Excerpt provided:
++++++++

Just download the FLAC extention and you're set to go.
One thing to be aware of though, ripping time depends on several factors, mainly your CD-ROM drive / CD's and your processor speed.

The Music Converter supports FreeDB which is a variant of the CDDB/Gracenote technology. By installing additional extentions from the Codec Central, you can make it handle virtually any format, such as Ogg Vorbis or Windows Media Audio.

I've found the dMC to be newbie friendly.
Apesbrain
Exact Audio Copy and FLAC work very well together. It's basically a one-step operation once everything is installed and configured.

Here is a good resource for setting this up:

http://goweropolis.no-ip.org/MediaGuide/EAC-FLAC.html

foobar2000 is a great front-end for batch converting FLAC files to many lossy formats.

Good luck.

++++++++

Data records:
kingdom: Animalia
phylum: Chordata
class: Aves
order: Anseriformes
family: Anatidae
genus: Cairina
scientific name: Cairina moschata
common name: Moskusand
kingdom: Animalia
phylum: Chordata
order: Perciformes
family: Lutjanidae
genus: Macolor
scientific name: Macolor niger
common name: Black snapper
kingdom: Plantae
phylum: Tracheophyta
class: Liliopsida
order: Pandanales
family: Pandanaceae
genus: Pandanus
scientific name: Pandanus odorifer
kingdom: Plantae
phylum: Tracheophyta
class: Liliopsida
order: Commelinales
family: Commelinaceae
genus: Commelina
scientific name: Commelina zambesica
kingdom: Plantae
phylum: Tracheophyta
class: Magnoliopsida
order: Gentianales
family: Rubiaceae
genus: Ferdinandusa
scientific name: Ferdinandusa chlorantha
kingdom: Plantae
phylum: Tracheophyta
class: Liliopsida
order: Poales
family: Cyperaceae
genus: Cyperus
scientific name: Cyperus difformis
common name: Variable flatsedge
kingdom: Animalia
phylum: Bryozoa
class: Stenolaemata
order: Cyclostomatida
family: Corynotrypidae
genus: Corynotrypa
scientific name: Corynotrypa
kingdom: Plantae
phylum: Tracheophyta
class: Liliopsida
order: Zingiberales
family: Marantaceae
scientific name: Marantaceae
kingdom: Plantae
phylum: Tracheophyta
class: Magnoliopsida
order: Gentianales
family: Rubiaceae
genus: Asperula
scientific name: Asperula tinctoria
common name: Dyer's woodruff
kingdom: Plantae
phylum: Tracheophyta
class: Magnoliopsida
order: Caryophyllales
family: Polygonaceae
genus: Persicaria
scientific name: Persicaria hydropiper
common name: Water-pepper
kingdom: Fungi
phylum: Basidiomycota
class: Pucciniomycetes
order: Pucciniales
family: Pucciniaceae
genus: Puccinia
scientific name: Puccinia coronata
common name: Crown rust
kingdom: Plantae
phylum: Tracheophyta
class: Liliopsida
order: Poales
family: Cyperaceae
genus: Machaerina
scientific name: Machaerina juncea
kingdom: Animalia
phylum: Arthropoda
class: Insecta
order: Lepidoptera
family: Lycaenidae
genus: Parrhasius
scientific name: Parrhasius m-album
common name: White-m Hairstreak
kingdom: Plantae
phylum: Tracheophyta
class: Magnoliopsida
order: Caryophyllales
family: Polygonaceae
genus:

++++++++

Required work:
• 1. Please express the entries as a JSON list of strings, one string per line with blank lines left out, covering only the span from the first entry line through the line containing "order: Pandanales".
• 2. Supply the next part of the discussion about ripping CDs to FLAC, continuing after its last line.
The text on ripping CDs to FLAC and the entries are unrelated material.

Outputs in order:
• 1.
[
  "kingdom: Animalia",
  "phylum: Chordata",
  "class: Aves",
  "order: Anseriformes",
  "family: Anatidae",
  "genus: Cairina",
  "scientific name: Cairina moschata",
  "common name: Moskusand",
  "kingdom: Animalia",
  "phylum: Chordata",
  "order: Perciformes",
  "family: Lutjanidae",
  "genus: Macolor",
  "scientific name: Macolor niger",
  "common name: Black snapper",
  "kingdom: Plantae",
  "phylum: Tracheophyta",
  "class: Liliopsida",
  "order: Pandanales"
]

• 2.
BTW, if you want to stay in the Apple camp, new version of iTunes (v. 4.5) introduces a new "Apple Lossless" codec that is supported by new iPod software update. iTunes also does easy batch conversion to supported lossy formats.
Raederle
Aye, I ripped my cd's into flacs, backed those up onto dvd's (10 to 20 cd's per once compressed) and then foobar2k converted them to lame alt preset standard. That's what I store on my hard drive. End result is about 500 albums is becoming 40 gig on the hard drive, and 40 backup flac dvd's. The originals go into cool storage, and the backup dvds are handy whenever I want to play around with the source.

Foobar plays very well from flac plus cue sheet, exactly as output by EAC. I believe there is also a foo_tunes extention that works with the Ipod, though I am less sure how compleat it is. Foobar2k's forum is hosted here, so you can pop over and look if you choose.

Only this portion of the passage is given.